Identifying data blocks in CSV files using Image Processing with Python
Akhilesh Ravi (~akhilesh25) |
Mammoth is a data management platform. We process any given data item into a Mammoth interpretable format that is hooked to a Postgres backend. Our current approach for processing files and identifying data blocks is Heuristic-based. This is time-consuming and not easily scalable to very large files. Our file processing system is undergoing a rehaul, where we are using image processing techniques to solve this problem. We are applying these techniques on non-image feature matrices that are extracted from the data item.
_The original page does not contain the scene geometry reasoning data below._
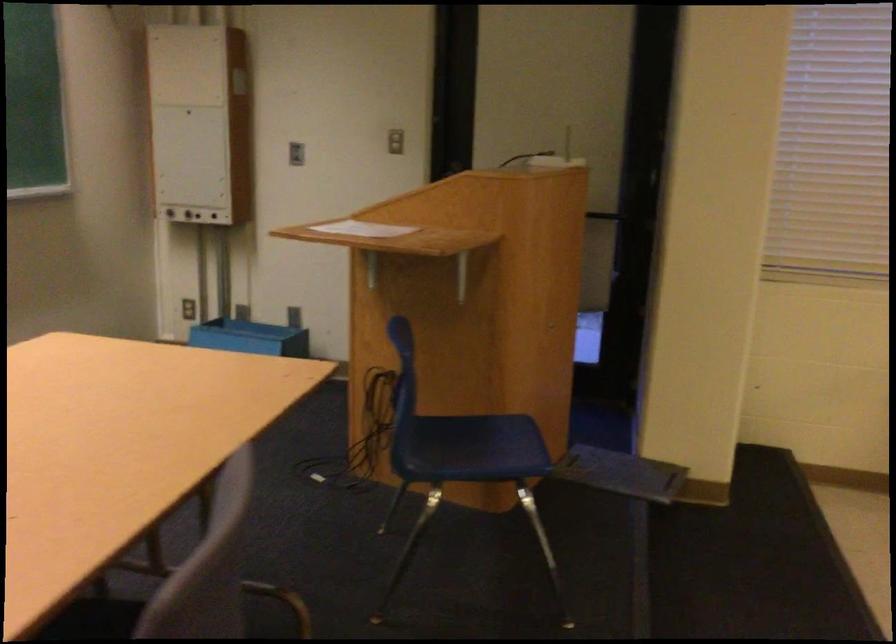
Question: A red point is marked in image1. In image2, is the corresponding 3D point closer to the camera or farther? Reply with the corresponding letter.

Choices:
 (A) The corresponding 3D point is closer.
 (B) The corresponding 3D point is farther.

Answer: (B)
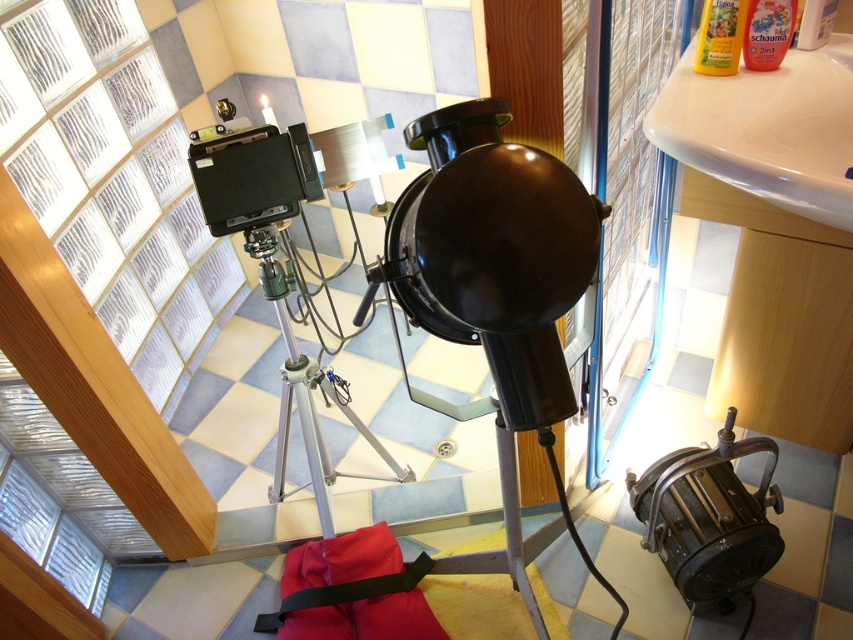
You are setting up a photo shoot in the bathroom shown. You need to place a metallic brass lamp at lower right and a matte red bag at lower center. According to the scene, which object is positioned to the right of the other?

The metallic brass lamp at lower right is to the right of the matte red bag at lower center.

You are a photographer setting up equipment in a bathroom with checkered tiles. You need to place a matte red bag at lower center. Where should you place it?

On top of this, we are adding a pattern recognition layer, to improve the performance.
Outline of the talk
- Context - What is Mammoth? Current approach; Examples of files that could not be processed.
- Image processing - Draw similarities between non-image matrix and the image matrix - why choose image processing techniques for a non-image data?
- Feature selection and pattern recognition in the given feature matrices.
- Walk-through of the algorithm - The Image Processing approach - Feeding the images into a pattern recognition model - Using feedback from users to finetune the model for better performance (feedback loop).
Who is this talk for?
Developers interested in image processing and pattern recognition
Lateral thinking in applying AI techniques and concepts around image processing
Basic knowledge of image processing
Akhilesh Ravi is a summer Intern at Mammoth Analytics. He is pursuing B.Tech. Electrical Engineering and Computer Science (dual major) at IIT Gandhinagar. He is interested in Machine Learning, Deep Learning, Image Processing, and Python.
Divya Sivaram is an Engineer, graduated from the University of Sussex with Masters in Intelligent Systems. She is currently a Product Engineer at Mammoth.